Although many specialties depend on Medicaid reimbursement as part of their payer mix, the low amounts provided to OB/GYNs across the country are having a particularly negative effect on practices. A study in Washington state cited in Health Affairs found that pediatricians see more Medicaid patients than OB/GYNs, but reimbursement rates are higher for children than adults.
According to U.S. News & World Report, about 31 percent of physicians do not accept Medicaid, largely because its reimbursement is the lowest of all third-party payers. Many patients who have Medicaid have trouble finding a doctor and, therefore, wait longer to see one — which means that they are likely to need more care by the time of their appointment.

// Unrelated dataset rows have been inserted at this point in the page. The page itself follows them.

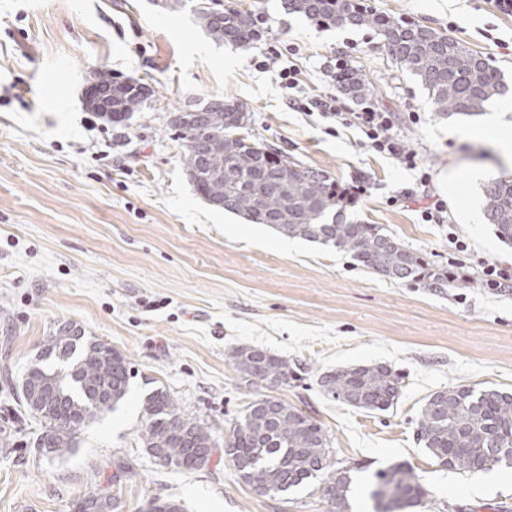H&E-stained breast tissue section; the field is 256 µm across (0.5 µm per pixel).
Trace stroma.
Segmentation results:
<instances>
[{
  "instance_id": "stroma-1",
  "label": "stroma",
  "mask_w": 512,
  "mask_h": 512,
  "mask_svg": "<svg viewBox=\"0 0 512 512\" xmlns=\"http://www.w3.org/2000/svg\"><path fill=\"white\" fill-rule=\"evenodd\" d=\"M271 32L219 45L189 8L159 0H0V512H73L98 490L112 512H145L156 494L184 512H329L317 484L256 495L223 450L192 470L153 457L138 435L145 401L167 391L219 437L259 388L241 384L229 352L248 345L296 371L277 397L320 420L331 457L367 472L411 466L429 491L414 512H512V469L458 473L419 443L426 398L452 385L512 393V288L482 287L479 259L512 262L484 216L483 186L512 177V112L481 134L485 115L437 116L428 93L399 71L370 27H326L284 10L282 0H240ZM375 11L434 27L482 53L512 84V13L493 0H367ZM349 49V68L394 113V131L432 179L363 146L361 132L290 105L292 90L258 63L271 53L297 73L304 97L336 92L325 62ZM143 79L151 102L125 129L86 106L94 71ZM230 98L248 109L250 136L340 185L366 191L348 219L382 225L448 263V233L462 287L425 288L360 269L349 254L210 207L182 166L167 127L189 103ZM421 116L419 123L409 113ZM444 200L448 221L421 217L424 198ZM62 323L126 357L129 390L113 412L49 459L35 446L40 418L19 406L24 373ZM353 365H384L402 379L385 412L347 406L318 378Z\"/></svg>"
}]
</instances>
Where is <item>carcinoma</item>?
<instances>
[{
    "label": "carcinoma",
    "instance_id": "1",
    "mask_svg": "<svg viewBox=\"0 0 512 512\" xmlns=\"http://www.w3.org/2000/svg\"><path fill=\"white\" fill-rule=\"evenodd\" d=\"M290 14L324 26H369L379 35L391 59L427 90L441 116L475 115L491 99L509 91L501 71L479 52L420 23L372 12L362 0H283ZM213 0H195L193 12L206 35L216 43L248 44L261 36L257 14L229 2L217 19ZM96 81L116 89L113 105L122 108L112 118L122 129L142 110L144 83L119 81L107 70ZM341 91L363 101L369 88L362 74L349 72ZM235 101L215 109L214 126L205 130L169 122L182 140L186 172L206 167L214 172L202 198L220 196L226 212L276 231L288 225V235L302 237L351 254L370 272L425 288L448 287V270L435 269L378 224L347 219L336 180L326 171L279 158L265 145L239 134L230 113ZM485 219L498 237L512 242V178L491 179L484 187ZM230 362L249 386L276 389L288 384L293 369L288 360L250 347L234 349ZM128 362L112 346L88 337L71 324L53 332L43 354L29 366L20 386L19 401L30 410L32 389L42 396L37 414L45 420L37 441L43 455L56 458L79 446L82 429L112 411L129 387ZM401 380L386 366H353L324 374L320 386L327 395L368 411H388L400 397ZM147 420L139 439L168 465L198 469L211 460L217 433L203 420L186 416L163 390L146 401ZM417 435L425 448L450 470L475 473L495 466L512 468V393L487 387L457 385L431 394L417 420ZM224 445L246 461L242 478L259 495H284L322 481L331 512H349L351 472L329 459L328 432L313 417L276 396L263 395L248 404ZM458 448L453 460L445 449ZM370 497L376 512H404L425 504L429 493L414 470L403 464L374 473ZM151 512H183L176 501L156 494ZM112 512V498L94 490L74 505V512Z\"/></svg>",
    "mask_w": 512,
    "mask_h": 512
}]
</instances>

Looming Shortage of OB/GYN Services in the US
A 2017 report from The American Congress of Obstetricians and Gynecologists (ACOG) on the OB/GYN workforce states that the number of OB/GYN residency graduates has fallen even as the U.S. population has increased. For example, in 1992, there were 80,630 adult females for every first-year OB/GYN residency position, but by 2016, the number had increased to 96,411. As the number of family physicians and general internists also decreases, OB/GYN practitioners hold an even more important role in providing primary care for their patients.
As ACOG reports, one-third of OB/GYNs are 55 or older. The average age for retirement of a physician of any type is between 59 and 69, but OB/GYNs tend to stop practicing obstetrics around 48. Low reimbursement rates, salaries less than other surgical specialties and high malpractice insurance costs are causes of career dissatisfaction that may be prompting earlier retirement, according to the ACOG workforce report.

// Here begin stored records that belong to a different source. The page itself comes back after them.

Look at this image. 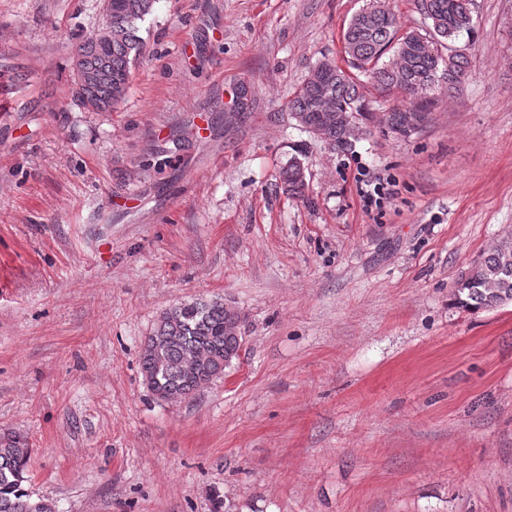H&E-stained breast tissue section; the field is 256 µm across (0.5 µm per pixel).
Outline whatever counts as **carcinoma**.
<instances>
[{"label":"carcinoma","mask_w":512,"mask_h":512,"mask_svg":"<svg viewBox=\"0 0 512 512\" xmlns=\"http://www.w3.org/2000/svg\"><path fill=\"white\" fill-rule=\"evenodd\" d=\"M112 32L107 40L89 35L78 40L71 59V100L92 112H111L124 102L131 65L143 51L140 25L153 12L156 0H112ZM428 20L424 38L429 49H405L411 34H400L397 16L384 0L368 3L349 21L343 33V51L350 66L368 77L381 93L407 94L415 85L429 88L430 97L416 108L428 115L435 92L452 98L465 80L468 59L449 55L442 48L472 30V0H416ZM364 85L353 73L334 62L322 61L310 72L289 108L309 131L338 148L351 145V135L336 115L320 111L324 100L355 123L372 120L367 111ZM383 126L402 134L405 113L394 107L383 113ZM286 191L305 195L304 168L298 160L281 172ZM455 303L476 311L512 301V241L490 246L475 259L456 284ZM238 311L221 300L184 302L165 311L146 337L141 371L148 388L160 400L181 401L224 374L238 356L242 336ZM30 457L28 440L14 432L0 433V512H55L44 501H33L25 489Z\"/></svg>","instance_id":"obj_1"}]
</instances>
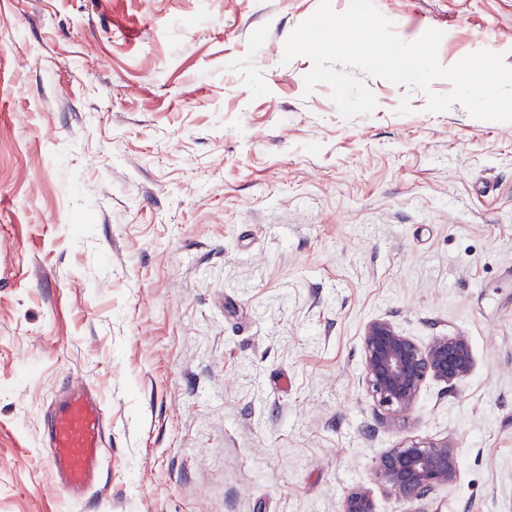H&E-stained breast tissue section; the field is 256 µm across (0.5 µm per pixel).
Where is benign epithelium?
<instances>
[{"mask_svg": "<svg viewBox=\"0 0 512 512\" xmlns=\"http://www.w3.org/2000/svg\"><path fill=\"white\" fill-rule=\"evenodd\" d=\"M362 360L367 394L389 414L410 410L428 379L453 385L475 365L467 337L436 336L421 344L386 319L366 324ZM458 472L457 448L446 441L409 439L382 455L374 477L397 500L415 506L412 512H425L431 495L455 482ZM339 512H375L374 502L367 491L357 489L344 498Z\"/></svg>", "mask_w": 512, "mask_h": 512, "instance_id": "7a95c632", "label": "benign epithelium"}]
</instances>
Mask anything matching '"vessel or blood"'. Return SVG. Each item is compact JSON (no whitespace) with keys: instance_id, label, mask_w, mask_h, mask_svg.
I'll list each match as a JSON object with an SVG mask.
<instances>
[{"instance_id":"obj_1","label":"vessel or blood","mask_w":512,"mask_h":512,"mask_svg":"<svg viewBox=\"0 0 512 512\" xmlns=\"http://www.w3.org/2000/svg\"><path fill=\"white\" fill-rule=\"evenodd\" d=\"M49 425L53 479L70 498H82L101 471L105 412L90 390L76 381L55 401Z\"/></svg>"}]
</instances>
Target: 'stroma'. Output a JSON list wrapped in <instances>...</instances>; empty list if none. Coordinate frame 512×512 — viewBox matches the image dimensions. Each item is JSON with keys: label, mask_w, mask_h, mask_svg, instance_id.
<instances>
[{"label": "stroma", "mask_w": 512, "mask_h": 512, "mask_svg": "<svg viewBox=\"0 0 512 512\" xmlns=\"http://www.w3.org/2000/svg\"><path fill=\"white\" fill-rule=\"evenodd\" d=\"M320 0H0V512H338L410 438L427 512H512V123L366 77L343 118L284 44ZM451 66H512V0H375ZM467 336L475 367L375 409L362 336ZM106 412L80 502L48 414ZM458 450L448 442L409 439L390 448L374 470L375 480L397 500L421 508L440 487L456 481Z\"/></svg>", "instance_id": "stroma-1"}]
</instances>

While the need for women's health services is estimated to increase 6 percent between 2010 and 2020, according to the Journal of Women's Health, this demand rises or falls by location. For example, the number of OB/GYNs needed in Washington, D.C., falls by 9 physicians during this period, while demand in Arizona is estimated to increase by 24. Currently, half of all counties in the U.S. do not have a single OB/GYN practitioner.

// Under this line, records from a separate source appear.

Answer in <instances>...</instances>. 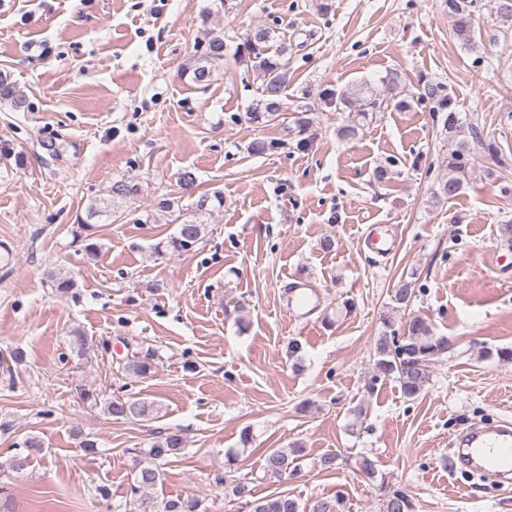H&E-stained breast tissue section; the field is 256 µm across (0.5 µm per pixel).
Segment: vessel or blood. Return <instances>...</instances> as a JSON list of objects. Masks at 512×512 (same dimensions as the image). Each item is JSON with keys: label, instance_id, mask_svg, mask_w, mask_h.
<instances>
[{"label": "vessel or blood", "instance_id": "1", "mask_svg": "<svg viewBox=\"0 0 512 512\" xmlns=\"http://www.w3.org/2000/svg\"><path fill=\"white\" fill-rule=\"evenodd\" d=\"M368 245L378 253L386 254L395 248L389 231L381 225H370L365 235ZM455 455L476 471L502 478L512 477V426L477 428L458 437Z\"/></svg>", "mask_w": 512, "mask_h": 512}]
</instances>
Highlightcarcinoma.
<instances>
[{
	"label": "carcinoma",
	"mask_w": 512,
	"mask_h": 512,
	"mask_svg": "<svg viewBox=\"0 0 512 512\" xmlns=\"http://www.w3.org/2000/svg\"><path fill=\"white\" fill-rule=\"evenodd\" d=\"M448 16L453 20V36L464 46L475 44L473 18V0H444ZM275 30L268 26H258L247 34L244 42L237 48L239 58L251 64L252 70L261 81L260 97L249 106L250 119L258 124L270 125L280 121L282 116V93L288 84L287 63L282 60L286 47H274ZM224 60V38L210 34L209 40L199 50L194 63L188 67L191 79L195 83L211 80L219 62ZM385 94L381 97L367 95L350 104L354 115L349 117L338 129V135L350 140L359 134L361 123L373 112H386L389 108L403 109L410 102L401 97V76L396 71L388 72L382 78ZM0 100L10 102L15 110L26 107V96L10 80V75L0 71ZM418 100L434 105L435 113L446 112L442 118L441 133L444 137L457 141V145L448 153V173L438 182L433 192L437 202L459 195L467 182V162L465 158L466 141L461 139L465 133L464 125L459 123L456 113L450 110L451 103L439 82L427 81L418 94ZM136 188L125 181L112 184L110 197L91 205L87 212V221L79 225L75 240L83 243V250L90 258L97 257L100 246L92 241L85 231L91 228L90 220L100 218L109 212L113 204L134 193ZM223 202L217 194H201L184 221L178 225L177 232L167 243H158L153 254L161 257L167 250L189 252L204 238L207 223L203 217L210 214L214 202ZM50 286L62 294L77 295L76 282L60 271L46 274ZM414 294L413 282L403 280L391 298L392 306L381 317L382 332L376 341V362L374 379L392 378L399 383L403 395L414 398L420 394L429 380V368L435 359L448 352V338L435 333L433 326L420 316H412L404 321L400 311L407 308ZM153 354L133 352L126 358L124 371L136 377H146L153 369ZM81 400L90 406H102L104 413L122 419L148 420L156 413L154 403L142 399H106L99 400L93 390L83 389ZM186 447L185 437L177 432H158L157 440L149 448H128L133 462V482L130 485L131 504L135 512H207L203 500L197 497L167 499L162 502V510H155L151 492L163 484L165 467L181 456ZM42 451L40 440L29 437L23 442V450L15 453L4 462H0V477L25 471L31 457ZM307 453L298 445L288 448H269L264 454L263 471L271 479L282 481L304 469ZM224 487L230 494L244 501L249 512H350L348 494L342 490L327 497H315L301 502L290 494H273L262 498H253L249 482L232 478L231 471L224 472ZM381 512H415V504L405 490L391 487L384 494Z\"/></svg>",
	"instance_id": "obj_1"
}]
</instances>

A 2018 article by Quartz points out that younger OB/GYNs may be more likely to practice in higher-income areas, because they tend to have a greater mix of insured patients and attend to far fewer deliveries.
How OB/GYNs are Coping and Preparing for Future Changes
Quartz says that as many as one-third of all ACOG members have made changes to their practices to deal with Medicaid reimbursement issues, including refusing to accept patients with Medicaid as their primary insurance.
A 2018 ACOG Committee Opinion focuses on the shift from fee-for-service to value-based payments that is on the horizon for obstetricians and gynecologists. As the opinion emphasizes, these payment models are being developed and need input from practicing physicians in order to make sure they are meeting not only patient needs, but also those of physicians. ACOG states that OB/GYNs need to "make adjustments to increase efficiency and reduce waste in care processes and develop systems to demonstrate and document quality in the work performed."
These adjustments can be anticipated and incorporated into private practices in the form of value-added services that reduce testing, lowers a patient's time and cost and offer less-invasive means of reaching a diagnosis. This means taking advantage of reimbursable services such as telehealth, offering in-house ultrasound services to evaluate surgical needs and running a streamlined practice where the medical technology offers shortcuts instead of inefficiencies. An overall decrease in the cost of providing care for all patients lessens the impact of lower Medicaid reimbursement on practices that continue to care for these women who are often underserved.